Longtemps connue sous le nom de rue de Bondy — ou, dans ses versions plus anciennes, rue des Fossés Saint-Martin puis rue Basse Saint-Martin —, cette artère du 10e arrondissement longe en quelque sorte les coulisses de la grande histoire parisienne, à deux pas du boulevard du Temple et du carrefour des Théâtres. Son rebaptême survient dès le 18 décembre 1944 : elle rend hommage à René Boulanger (1901-1944), syndicaliste tué par les Allemands dans les geôles de Nantes, dont le sang est encore frais quand le décret est signé.
La rue porte en elle deux ou trois siècles de vie populaire et artistique. Au n° 48, le Waux-Hall d'Été ouvre ses portes vers 1764 : feux d'artifice, spectacles, et des plaisirs que les chroniqueurs qualifient pudiquement de « licencieux » — il fait salle comble jusqu'en 1777. Pas très loin, une manufacture de porcelaine tourne de 1781 à 1796. Le n° 23 abrite alors des réunions clandestines du Grand Orient de France renaissant, sous le Directoire. Un peu plus tôt, c'est le jeune Pierre-Jean de Béranger qui squatte une mansarde du n° 50 : il a vingt ans en 1800, rien en poche, et déjà des chansons plein la tête.
La rue voit naître, vivre et mourir une constellation de figures. Charles Lefeuve, qui allait écrire l'Histoire de Paris, rue par rue, maison par maison, voit le jour au n° 15 en 1818. En 1859, c'est Georges Seurat qui naît au n° 60, futur inventeur du pointillisme. Au n° 40, à partir de 1862, les compositeurs Robert Planquette et Charles Lecocq y forgent leurs opérettes les plus célèbres — Les Cloches de Corneville, Madame Angot — dans une salle qui, le 21 mai 1871, joue encore tandis que la Semaine sanglante commence à l'autre bout de Paris. L'acteur Frédérick Lemaître, géant du mélodrame, demeure au n° 7 et s'y éteint en 1876. Plus tard, dans les années 1935, le n° 38 accueille les réunions du Front populaire allemand fondé par Heinrich Mann : des exilés fuyant le nazisme se retrouvent autour d'une table de restaurant, chez la famille Gingold, pour résister de loin.
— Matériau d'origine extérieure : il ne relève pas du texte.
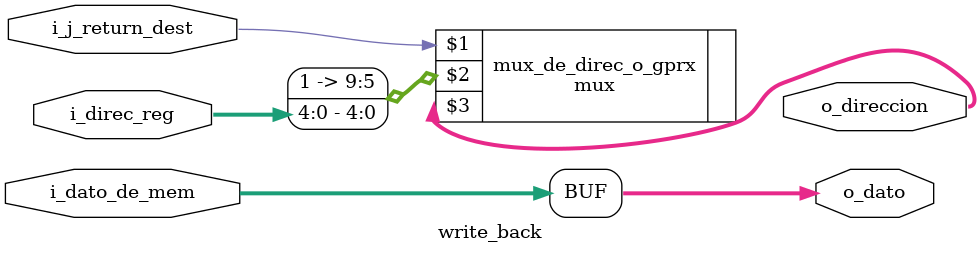
<source format=v>
`timescale 1ns / 1ps


module write_back#(
        parameter TAM_DATA = 32,
        parameter TAM_DIREC_REG =   5       
    )(
    //datos
    input   [TAM_DATA - 1 : 0]      i_dato_de_mem,
    //direcciones
    input   [TAM_DIREC_REG - 1 : 0] i_direc_reg, 
    //seniales de control
    input                           i_j_return_dest,
    
    output  [TAM_DATA - 1 : 0]      o_dato,
    output  [TAM_DIREC_REG - 1 : 0] o_direccion
    );
    
     
    assign  o_dato  =   i_dato_de_mem;
    
     mux #(
        .BITS_ENABLES(1),
        .BUS_SIZE(TAM_DIREC_REG)
    )mux_de_direc_o_gprx(
        i_j_return_dest,
        {5'd31,i_direc_reg},
        o_direccion
    );
       
endmodule

</source>
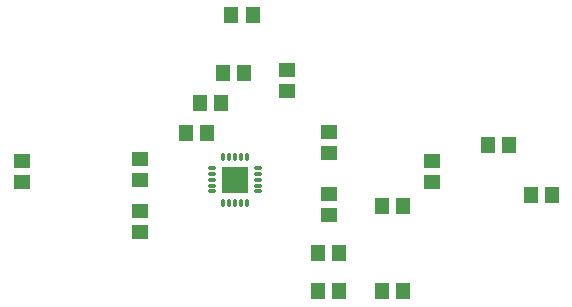
<source format=gbp>
G04*
G04 #@! TF.GenerationSoftware,Altium Limited,Altium Designer,20.0.2 (26)*
G04*
G04 Layer_Color=128*
%FSLAX25Y25*%
%MOIN*%
G70*
G01*
G75*
%ADD14R,0.04567X0.05787*%
%ADD17R,0.05787X0.04567*%
%ADD56O,0.01102X0.03150*%
%ADD57O,0.03150X0.01102*%
%ADD58R,0.09055X0.09055*%
D14*
X173760Y179528D02*
D03*
X180768D02*
D03*
X241299Y145276D02*
D03*
X234291D02*
D03*
X283996Y148900D02*
D03*
X291004D02*
D03*
X269823Y165748D02*
D03*
X276831D02*
D03*
X213032Y129724D02*
D03*
X220039D02*
D03*
Y116929D02*
D03*
X213032D02*
D03*
X234291D02*
D03*
X241299D02*
D03*
X176043Y169685D02*
D03*
X169035D02*
D03*
X188248Y189665D02*
D03*
X181240D02*
D03*
X191201Y208760D02*
D03*
X184193D02*
D03*
D17*
X114469Y153189D02*
D03*
Y160197D02*
D03*
X153543Y160984D02*
D03*
Y153976D02*
D03*
X202756Y190512D02*
D03*
Y183504D02*
D03*
X251181Y153386D02*
D03*
Y160394D02*
D03*
X153543Y143661D02*
D03*
Y136653D02*
D03*
X216535Y142165D02*
D03*
Y149173D02*
D03*
Y162933D02*
D03*
Y169941D02*
D03*
D56*
X189272Y146358D02*
D03*
X187303D02*
D03*
X185335D02*
D03*
X183366D02*
D03*
X181398D02*
D03*
Y161713D02*
D03*
X183366D02*
D03*
X185335D02*
D03*
X187303D02*
D03*
X189272D02*
D03*
D57*
X177657Y150098D02*
D03*
Y152067D02*
D03*
Y154035D02*
D03*
Y156004D02*
D03*
Y157972D02*
D03*
X193012D02*
D03*
Y156004D02*
D03*
Y154035D02*
D03*
Y152067D02*
D03*
Y150098D02*
D03*
D58*
X185335Y154035D02*
D03*
M02*

</source>
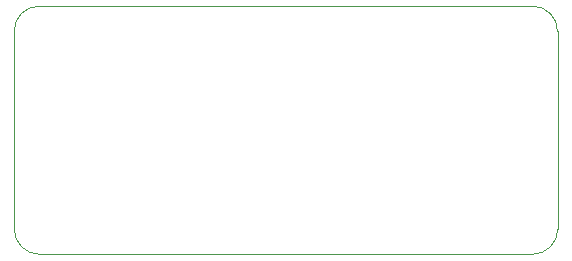
<source format=gbr>
%TF.GenerationSoftware,KiCad,Pcbnew,(6.0.5)*%
%TF.CreationDate,2022-07-08T10:28:12+08:00*%
%TF.ProjectId,dap_ch549f,6461705f-6368-4353-9439-662e6b696361,rev?*%
%TF.SameCoordinates,Original*%
%TF.FileFunction,Profile,NP*%
%FSLAX46Y46*%
G04 Gerber Fmt 4.6, Leading zero omitted, Abs format (unit mm)*
G04 Created by KiCad (PCBNEW (6.0.5)) date 2022-07-08 10:28:12*
%MOMM*%
%LPD*%
G01*
G04 APERTURE LIST*
%TA.AperFunction,Profile*%
%ADD10C,0.100000*%
%TD*%
G04 APERTURE END LIST*
D10*
X169130000Y-104570000D02*
G75*
G03*
X171250000Y-102450000I15800J2104200D01*
G01*
X171230000Y-85690000D02*
X171250000Y-102450000D01*
X127350000Y-83570000D02*
X169110000Y-83570000D01*
X127350000Y-83570000D02*
G75*
G03*
X125230000Y-85690000I-15800J-2104200D01*
G01*
X125240000Y-102450000D02*
G75*
G03*
X127360000Y-104570000I2104200J-15800D01*
G01*
X171230000Y-85690000D02*
G75*
G03*
X169110000Y-83570000I-2104200J15800D01*
G01*
X125240000Y-102450000D02*
X125230000Y-85690000D01*
X127360000Y-104570000D02*
X169130000Y-104570000D01*
M02*

</source>
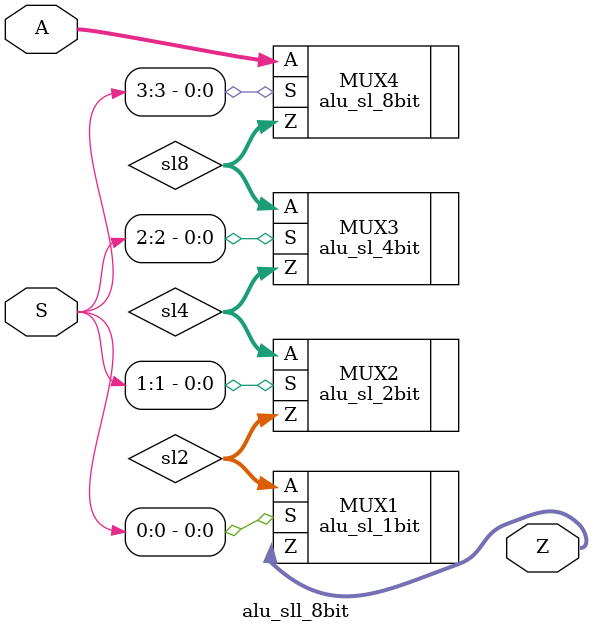
<source format=v>
`timescale 1ns / 1ps
`default_nettype none

module alu_sll_8bit(A, S, Z);
    parameter N = 32;

	//port definitions

	input wire [(N-1):0] A;
	input wire [3:0] S;
    output wire [(N-1):0] Z;
    wire [(N-1):0] sl2, sl4, sl8, sl16;

	alu_sl_8bit #(.N(N)) MUX4 (.A(A), .S(S[3]), .Z(sl8));
	alu_sl_4bit #(.N(N)) MUX3 (.A(sl8), .S(S[2]), .Z(sl4));

	alu_sl_2bit #(.N(N)) MUX2 (.A(sl4), .S(S[1]), .Z(sl2));
	alu_sl_1bit #(.N(N)) MUX1 (.A(sl2), .S(S[0]), .Z(Z));
endmodule

</source>
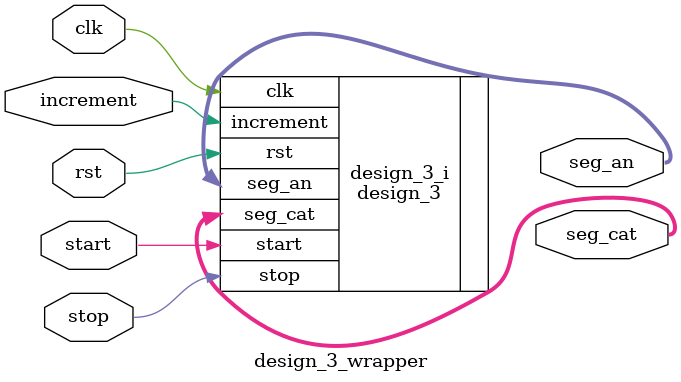
<source format=v>
`timescale 1 ps / 1 ps

module design_3_wrapper
   (clk,
    increment,
    rst,
    seg_an,
    seg_cat,
    start,
    stop);
  input clk;
  input increment;
  input rst;
  output [3:0]seg_an;
  output [6:0]seg_cat;
  input start;
  input stop;

  wire clk;
  wire increment;
  wire rst;
  wire [3:0]seg_an;
  wire [6:0]seg_cat;
  wire start;
  wire stop;

  design_3 design_3_i
       (.clk(clk),
        .increment(increment),
        .rst(rst),
        .seg_an(seg_an),
        .seg_cat(seg_cat),
        .start(start),
        .stop(stop));
endmodule

</source>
Aujourd'hui, entre la place de la République et le boulevard Saint-Martin, la rue conserve dans ses murs ces strates superposées : l'un des derniers lavoirs de Paris survive encore au n° 70, vestige obstinément concret d'un quotidien ouvrier que toute cette agitation intellectuelle n'a jamais vraiment effacé.